Começo pelo Leandro Verde, que tem uma passagem no seu post que fala precisamente da psique que o brasileiro tem para o Rubens: "Caramba, Verde, quanto clichê, quanto argumento batido. Barrichello, para mim, ainda é um símbolo do fracasso, da derrota, da submissão, daquele Brasil que abaixa a cabeça para o dominador estrangeiro. Um pé de chinelo, como apontava aquele antigo programa global. Pois é. Acho engraçado quem observa as coisas desta maneira. Acho engraçado ver brasileiros que observam as coisas desta maneira." Como disse há duas semanas, o brasileiro nunca lhe perdoará a sua atitude no GP da Austria 2002. Queriam um segundo Didier Pironi, que ele dissesse um sonoro "vá tomar no c*" para  que o mundo inteiro visse e  tiveram em troca um "empregado do mês".
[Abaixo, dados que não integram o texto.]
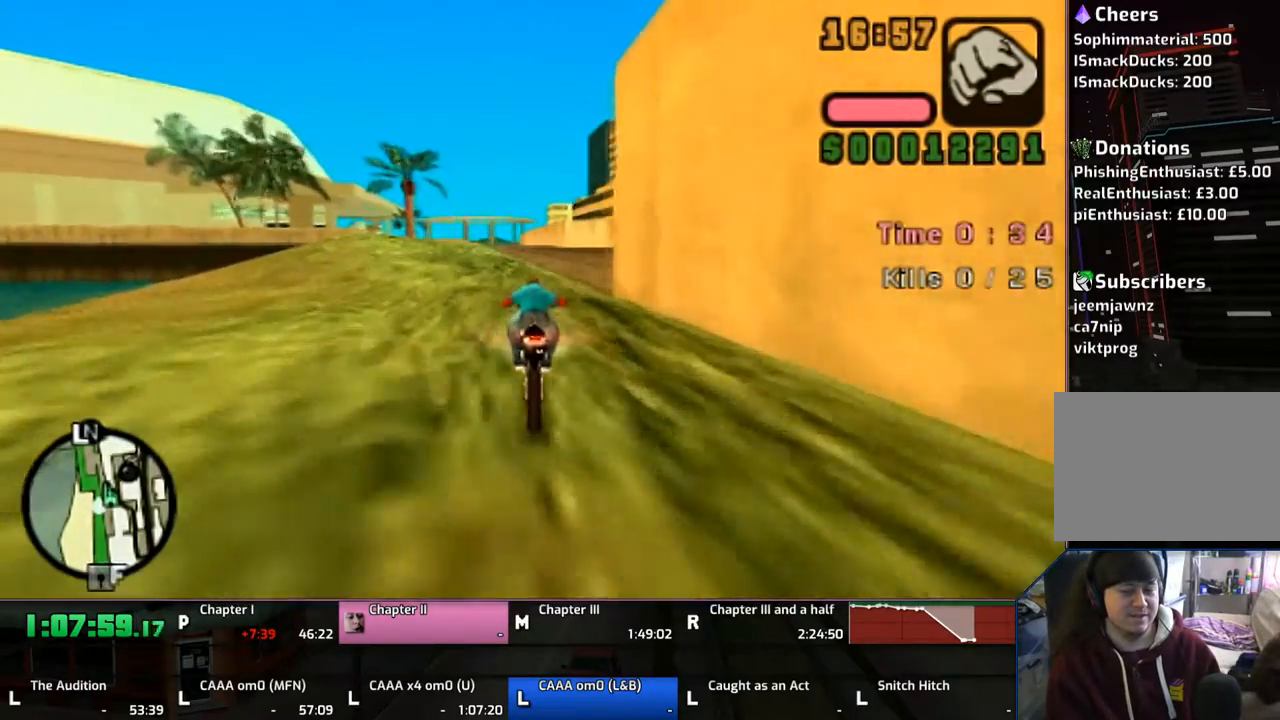
{"buttons": ["CROSS"], "left_stick": "up", "right_stick": "center", "events": [[67, "left_stick", "up"]]}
Outro post que li nestes dois últimos dias foi a da Serena. Estrangeira em terras tupiniquins, nada melhor do que ser observadora da realidade que tem de lidar todos os dias. Conta na conversa que teve com um odontólogo (dentista) que lhe tinha dito que Barrichello deveria ter ido embora pelo seu próprio pé para dar lugar aos mais novos. Quando ela soube do desenlaçe, escreveu em espanhol: "Irónicamente aquí vienen nuevamente las palabras de Vittor, quien fue mi ortodoncista, con la acotación ademas, de que aquellas visitas al odontólogo, esas de las que tanto huimos, para mí terminaron siendo 30 minutos agradables, que gracias a la F1 hicieron romper el hielo y la tensión que nos causa la visita a la consulta. Vittor, te doy toda la razón, pena que Barrichello no se retiró a tiempo, no recibió su merecido homenaje y fiesta de despedida. Porque 323 grandes premios es una vida dedicada, merecía salir por la puerta grande y como los grandes."
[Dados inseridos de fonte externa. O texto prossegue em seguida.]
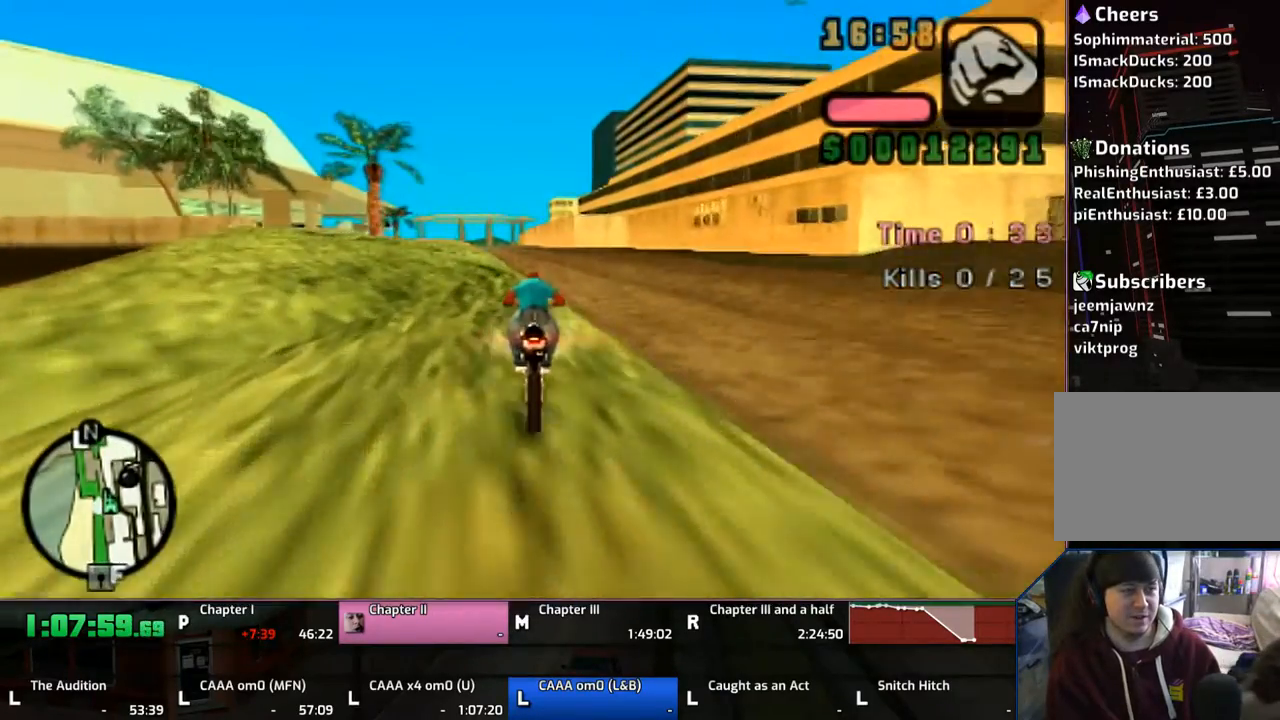
{"buttons": ["CROSS"], "left_stick": "center", "right_stick": "center", "events": [[100, "left_stick", "center"], [233, "left_stick", "up"], [317, "left_stick", "center"], [367, "left_stick", "up"], [500, "left_stick", "center"]]}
Lamento colocar travão na euforia ou participar no cortejo daqueles que comemoram o fim de Rubinho, mas digo o seguinte disto tudo: nem Bruno Senna é a encarnação do tio, nem Rubens Barrichello merecia a despedida que teve. Mas a Formula 1 é um clube de piranhas, do qual tem de se lutar todos os dias para se manter à tona. E para o Rubens, faço minhas as palavras que o Rodrigo Mattar, no seu blog A Mil Por Hora, aconselhou a Rubens Barrichello: "Se ele se der ao trabalho de fazer um exame de consciência, não tem absolutamente nada do que reclamar do que fez no automobilismo. E se for preciso, erguer a cabeça, olhar para a frente, agradecer pelos 19 anos vividos na Fórmula 1, que lhe deram dinheiro, fama, dois filhos e um casamento sólido, e vislumbrar no horizonte um novo caminho em sua vida de piloto. 

Rubens tem algumas boas opções para continuar competindo até os 50 anos, se quiser, e ainda se divertir e ser feliz. 


Vai, Barrichello, vai ser gauche na vida.